Trecho selecionado.
+---+

Em um nível mais geral, a linearidade da linha, resultado último de uma fragmentação que lhe fornece as condições de possibilidade, passa a ser associada com a cultura em detrimento da natureza. "No lugar de uma infinita variedade de linhas – e vidas – que nos são apresentadas na experiência fenomenal, fomos deixados com apenas duas grandes classes: linhas que são retas e linhas que não são. As primeiras são associadas com a humanidade e a cultura, a segunda com a animalidade e a natureza" (p. 155). Mas, de todas as linhas resultantes das atividades de humanos e de não-humanos, apenas uma minoria delas possui o caráter linear que as imagens do pensamento "ocidental" nos faria supor. A hegemonia das linhas retas é um fenômeno da modernidade, não da vida em geral, tendo, por isso, alguma coisa de fundamentalmente artificial quando afirma sua generalidade.

+---+

Lista de registros.

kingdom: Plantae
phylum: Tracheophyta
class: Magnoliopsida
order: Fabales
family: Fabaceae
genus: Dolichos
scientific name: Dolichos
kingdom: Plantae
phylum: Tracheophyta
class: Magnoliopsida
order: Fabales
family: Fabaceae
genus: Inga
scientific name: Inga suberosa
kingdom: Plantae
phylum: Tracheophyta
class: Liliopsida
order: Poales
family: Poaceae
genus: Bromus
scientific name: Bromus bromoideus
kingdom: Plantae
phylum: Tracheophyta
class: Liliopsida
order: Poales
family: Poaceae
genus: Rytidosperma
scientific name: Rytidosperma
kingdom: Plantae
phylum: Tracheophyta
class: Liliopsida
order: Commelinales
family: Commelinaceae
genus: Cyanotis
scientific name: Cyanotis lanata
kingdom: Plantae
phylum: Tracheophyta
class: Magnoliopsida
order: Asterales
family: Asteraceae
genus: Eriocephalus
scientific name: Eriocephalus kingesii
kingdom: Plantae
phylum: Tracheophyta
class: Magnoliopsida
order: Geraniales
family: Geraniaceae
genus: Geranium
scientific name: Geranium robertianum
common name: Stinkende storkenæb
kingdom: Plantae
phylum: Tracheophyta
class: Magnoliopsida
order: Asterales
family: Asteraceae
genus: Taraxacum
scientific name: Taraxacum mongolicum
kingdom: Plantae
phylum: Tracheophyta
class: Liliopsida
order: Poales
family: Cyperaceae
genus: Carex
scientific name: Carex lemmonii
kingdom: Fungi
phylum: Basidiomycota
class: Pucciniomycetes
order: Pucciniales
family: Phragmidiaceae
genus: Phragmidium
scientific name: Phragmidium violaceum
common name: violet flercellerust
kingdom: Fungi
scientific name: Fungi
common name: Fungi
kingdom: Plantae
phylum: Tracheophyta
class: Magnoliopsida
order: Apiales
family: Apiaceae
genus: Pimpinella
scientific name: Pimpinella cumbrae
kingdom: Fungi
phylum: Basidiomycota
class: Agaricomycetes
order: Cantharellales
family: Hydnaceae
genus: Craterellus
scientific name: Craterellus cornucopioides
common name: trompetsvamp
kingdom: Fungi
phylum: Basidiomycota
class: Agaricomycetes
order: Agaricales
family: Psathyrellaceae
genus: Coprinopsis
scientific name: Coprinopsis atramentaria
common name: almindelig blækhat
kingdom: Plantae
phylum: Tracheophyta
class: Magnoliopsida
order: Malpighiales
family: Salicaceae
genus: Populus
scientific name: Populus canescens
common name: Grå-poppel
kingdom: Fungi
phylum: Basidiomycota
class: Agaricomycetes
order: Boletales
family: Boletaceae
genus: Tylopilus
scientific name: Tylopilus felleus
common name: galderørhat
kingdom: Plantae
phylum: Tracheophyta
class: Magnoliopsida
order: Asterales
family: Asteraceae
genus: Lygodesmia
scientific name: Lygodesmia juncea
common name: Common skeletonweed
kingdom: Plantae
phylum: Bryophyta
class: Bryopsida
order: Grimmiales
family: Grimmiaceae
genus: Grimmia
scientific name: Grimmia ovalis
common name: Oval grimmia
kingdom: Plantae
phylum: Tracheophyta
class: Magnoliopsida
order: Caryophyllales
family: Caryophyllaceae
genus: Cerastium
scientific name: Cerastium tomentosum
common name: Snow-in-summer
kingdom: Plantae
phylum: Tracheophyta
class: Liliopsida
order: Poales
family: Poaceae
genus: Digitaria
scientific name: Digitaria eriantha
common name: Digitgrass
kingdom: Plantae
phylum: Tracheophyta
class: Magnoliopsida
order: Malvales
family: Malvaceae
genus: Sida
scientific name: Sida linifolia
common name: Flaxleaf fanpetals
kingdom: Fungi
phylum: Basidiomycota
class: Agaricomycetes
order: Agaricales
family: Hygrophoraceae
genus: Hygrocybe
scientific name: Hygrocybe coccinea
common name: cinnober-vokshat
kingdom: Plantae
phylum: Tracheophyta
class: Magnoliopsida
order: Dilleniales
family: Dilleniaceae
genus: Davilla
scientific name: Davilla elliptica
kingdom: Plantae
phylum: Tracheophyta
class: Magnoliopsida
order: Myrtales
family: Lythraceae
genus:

+---+

As tarefas.
(A) Transcreva do trecho sobre as linhas retas a passagem entre "Em um nível" e "afirma sua generalidade.", inclusive.
(B) Retome o trecho sobre as linhas retas logo após a última frase e siga escrevendo a partir dali.

Respostas escritas.
(A)
Em um nível mais geral, a linearidade da linha, resultado último de uma fragmentação que lhe fornece as condições de possibilidade, passa a ser associada com a cultura em detrimento da natureza. "No lugar de uma infinita variedade de linhas – e vidas – que nos são apresentadas na experiência fenomenal, fomos deixados com apenas duas grandes classes: linhas que são retas e linhas que não são. As primeiras são associadas com a humanidade e a cultura, a segunda com a animalidade e a natureza" (p. 155). Mas, de todas as linhas resultantes das atividades de humanos e de não-humanos, apenas uma minoria delas possui o caráter linear que as imagens do pensamento "ocidental" nos faria supor. A hegemonia das linhas retas é um fenômeno da modernidade, não da vida em geral, tendo, por isso, alguma coisa de fundamentalmente artificial quando afirma sua generalidade.

(B)
O trabalho empreendido por Ingold se insere no movimento de uma antropologia contemporânea que visa, pelo recurso à alteridade, realizar uma antropologia de nós mesmos. A história das linhas por ele empreendida não possui tom evolucionista ou teleológico, tampouco reforça distinções categóricas entre "Nós" versus "Eles". As linhas resultantes de nossas próprias práticas cotidianas de habitar o mundo conservam ainda seu aspecto dinâmico e ilimitado, pouco afeitas que permanecem à fragmentação que hábitos e pensamentos modernos lhe impõem: "[ ] como a vida, a linha não tem fim. E como na vida, o que importa não é o destino final, mas todas as coisas interessantes que ocorrem ao longo do caminho" (p. 170).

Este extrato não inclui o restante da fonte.